■ **Required work**
Pull out each line of the records below that contains the word "Action", copying every such line in full.

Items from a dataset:
------------------------------------
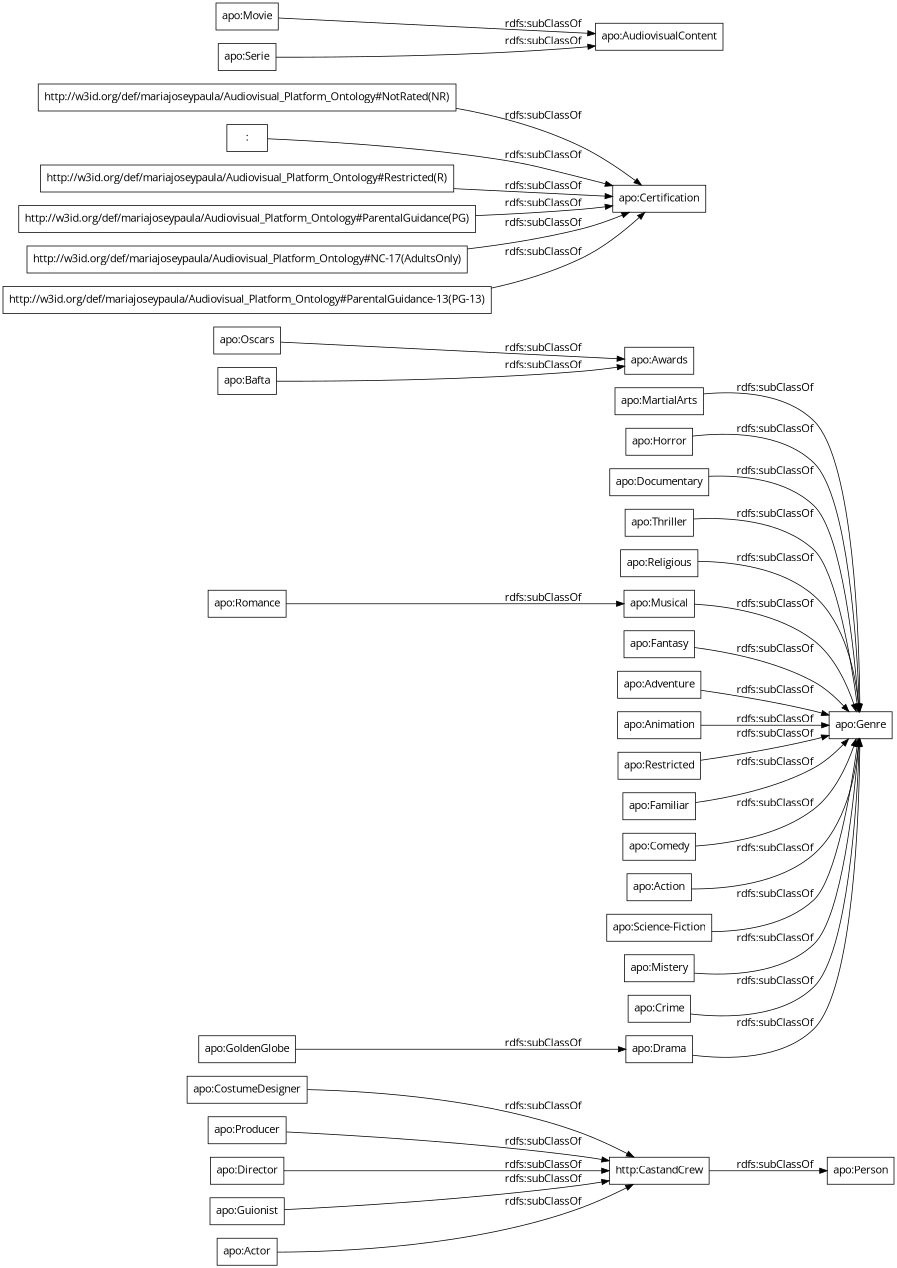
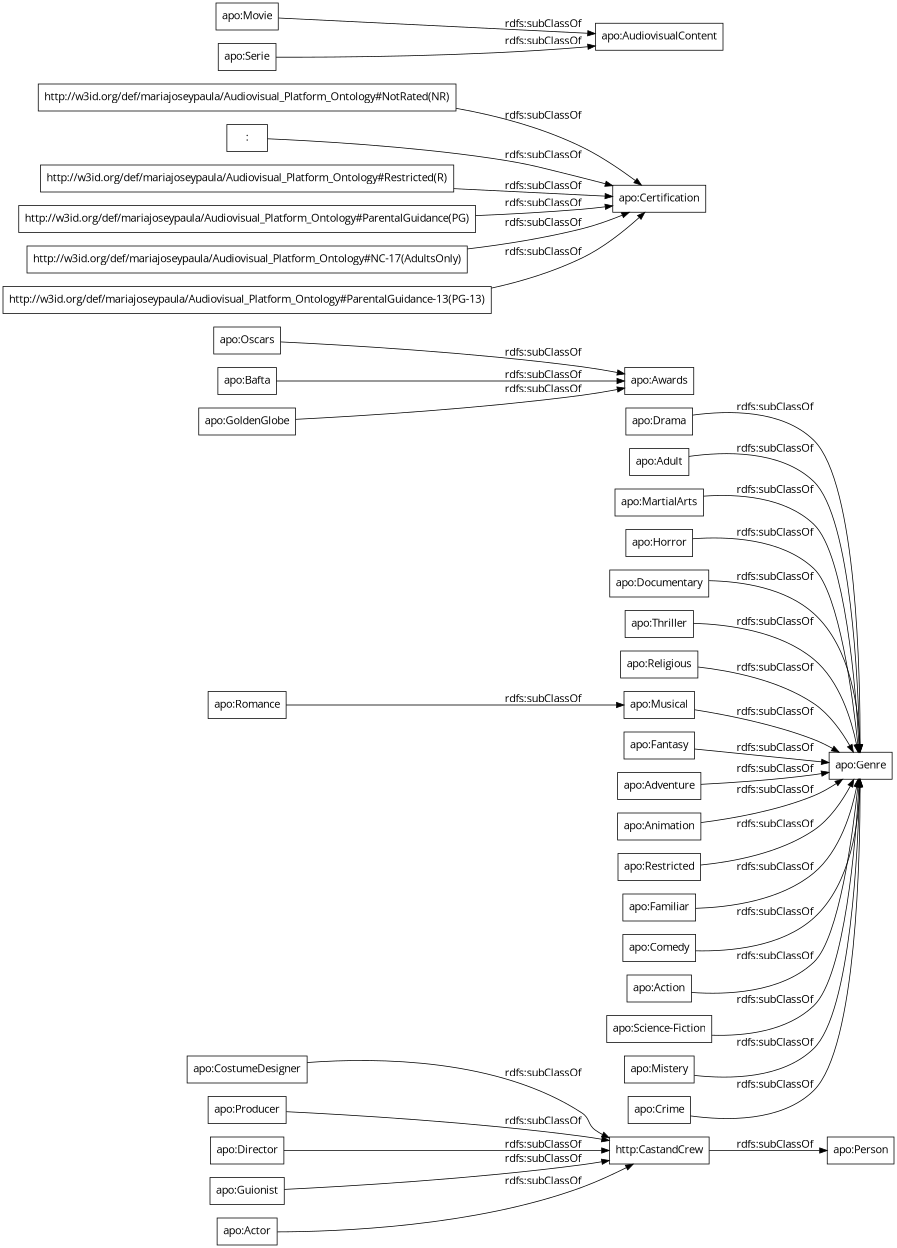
  digraph {
    fontname="Open Sans"
    rankdir=LR
    node [color=black fontname="Open Sans" shape=rectangle]
    edge [fontname="Open Sans"]
    n1 [label="http:CastandCrew"]
    "apo:CostumeDesigner"
    "apo:Person"
    "apo:Drama"
    "apo:Genre"
    "apo:Oscars"
    "apo:Awards"
+   "apo:Adult"
    "apo:Bafta"
    "apo:MartialArts"
    "apo:Horror"
    "apo:Documentary"
    "apo:GoldenGlobe"
    "http://w3id.org/def/mariajoseypaula/Audiovisual_Platform_Ontology#NotRated(NR)"
    "apo:Certification"
    "apo:Movie"
    "apo:AudiovisualContent"
    "apo:Thriller"
    "apo:Religious"
    ":"
    "apo:Musical"
    "apo:Fantasy"
    "apo:Producer"
    "apo:Adventure"
    "http://w3id.org/def/mariajoseypaula/Audiovisual_Platform_Ontology#Restricted(R)"
    "apo:Animation"
    "http://w3id.org/def/mariajoseypaula/Audiovisual_Platform_Ontology#ParentalGuidance(PG)"
    "apo:Serie"
    "http://w3id.org/def/mariajoseypaula/Audiovisual_Platform_Ontology#NC-17(AdultsOnly)"
    "apo:Director"
    "apo:Guionist"
    n32 [label="apo:Restricted"]
    "apo:Familiar"
    "apo:Comedy"
    "apo:Action"
    "apo:Actor"
    "apo:Science-Fiction"
    "apo:Mistery"
    "http://w3id.org/def/mariajoseypaula/Audiovisual_Platform_Ontology#ParentalGuidance-13(PG-13)"
    "apo:Crime"
    "apo:Romance"
    n1 -> "apo:Person" [label="rdfs:subClassOf"]
    "apo:CostumeDesigner" -> n1 [label="rdfs:subClassOf"]
    "apo:Drama" -> "apo:Genre" [label="rdfs:subClassOf"]
    "apo:Oscars" -> "apo:Awards" [label="rdfs:subClassOf"]
+   "apo:Adult" -> "apo:Genre" [label="rdfs:subClassOf"]
    "apo:Bafta" -> "apo:Awards" [label="rdfs:subClassOf"]
    "apo:MartialArts" -> "apo:Genre" [label="rdfs:subClassOf"]
    "apo:Horror" -> "apo:Genre" [label="rdfs:subClassOf"]
    "apo:Documentary" -> "apo:Genre" [label="rdfs:subClassOf"]
-   "apo:GoldenGlobe" -> "apo:Drama" [label="rdfs:subClassOf"]
+   "apo:GoldenGlobe" -> "apo:Awards" [label="rdfs:subClassOf"]
    "http://w3id.org/def/mariajoseypaula/Audiovisual_Platform_Ontology#NotRated(NR)" -> "apo:Certification" [label="rdfs:subClassOf"]
    "apo:Movie" -> "apo:AudiovisualContent" [label="rdfs:subClassOf"]
    "apo:Thriller" -> "apo:Genre" [label="rdfs:subClassOf"]
    "apo:Religious" -> "apo:Genre" [label="rdfs:subClassOf"]
    ":" -> "apo:Certification" [label="rdfs:subClassOf"]
    "apo:Musical" -> "apo:Genre" [label="rdfs:subClassOf"]
    "apo:Fantasy" -> "apo:Genre" [label="rdfs:subClassOf"]
    "apo:Producer" -> n1 [label="rdfs:subClassOf"]
    "apo:Adventure" -> "apo:Genre" [label="rdfs:subClassOf"]
    "http://w3id.org/def/mariajoseypaula/Audiovisual_Platform_Ontology#Restricted(R)" -> "apo:Certification" [label="rdfs:subClassOf"]
    "apo:Animation" -> "apo:Genre" [label="rdfs:subClassOf"]
    "http://w3id.org/def/mariajoseypaula/Audiovisual_Platform_Ontology#ParentalGuidance(PG)" -> "apo:Certification" [label="rdfs:subClassOf"]
    "apo:Serie" -> "apo:AudiovisualContent" [label="rdfs:subClassOf"]
    "http://w3id.org/def/mariajoseypaula/Audiovisual_Platform_Ontology#NC-17(AdultsOnly)" -> "apo:Certification" [label="rdfs:subClassOf"]
    "apo:Director" -> n1 [label="rdfs:subClassOf"]
    "apo:Guionist" -> n1 [label="rdfs:subClassOf"]
    n32 -> "apo:Genre" [label="rdfs:subClassOf"]
    "apo:Familiar" -> "apo:Genre" [label="rdfs:subClassOf"]
    "apo:Comedy" -> "apo:Genre" [label="rdfs:subClassOf"]
    "apo:Action" -> "apo:Genre" [label="rdfs:subClassOf"]
    "apo:Actor" -> n1 [label="rdfs:subClassOf"]
    "apo:Science-Fiction" -> "apo:Genre" [label="rdfs:subClassOf"]
    "apo:Mistery" -> "apo:Genre" [label="rdfs:subClassOf"]
    "http://w3id.org/def/mariajoseypaula/Audiovisual_Platform_Ontology#ParentalGuidance-13(PG-13)" -> "apo:Certification" [label="rdfs:subClassOf"]
    "apo:Crime" -> "apo:Genre" [label="rdfs:subClassOf"]
    "apo:Romance" -> "apo:Musical" [label="rdfs:subClassOf"]
  }
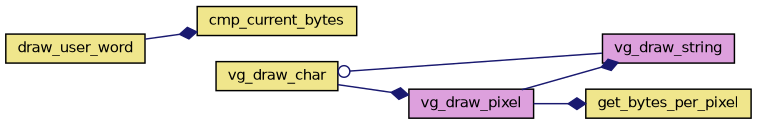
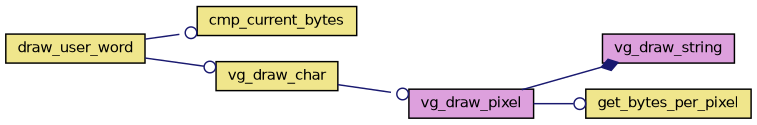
  digraph {
    rankdir=LR
    node [color=black fillcolor=khaki fontname=Helvetica fontsize=10 shape=record style=filled]
    edge [arrowhead=diamond color=midnightblue fontname=Helvetica fontsize=10 labelfontname=Helvetica labelfontsize=10 style=solid]
    n1 [fontcolor=black height=0.2 label=draw_user_word width=0.4]
    n2 [height=0.2 label=cmp_current_bytes width=0.4]
    n3 [fillcolor=plum height=0.2 label=vg_draw_string width=0.4]
    n4 [height=0.2 label=vg_draw_char width=0.4]
    n5 [fillcolor=plum height=0.2 label=vg_draw_pixel width=0.4]
    n6 [height=0.2 label=get_bytes_per_pixel width=0.4]
-   n1 -> n2
-   n3 -> n4 [arrowhead=odot]
-   n4 -> n5
+   n1 -> n2 [arrowhead=odot]
+   n1 -> n4 [arrowhead=odot]
+   n4 -> n5 [arrowhead=odot]
    n5 -> n3
-   n5 -> n6
+   n5 -> n6 [arrowhead=odot]
  }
------------------------------------
■ **Exercise response**
    "apo:Action"
    "apo:Action" -> "apo:Genre" [label="rdfs:subClassOf"]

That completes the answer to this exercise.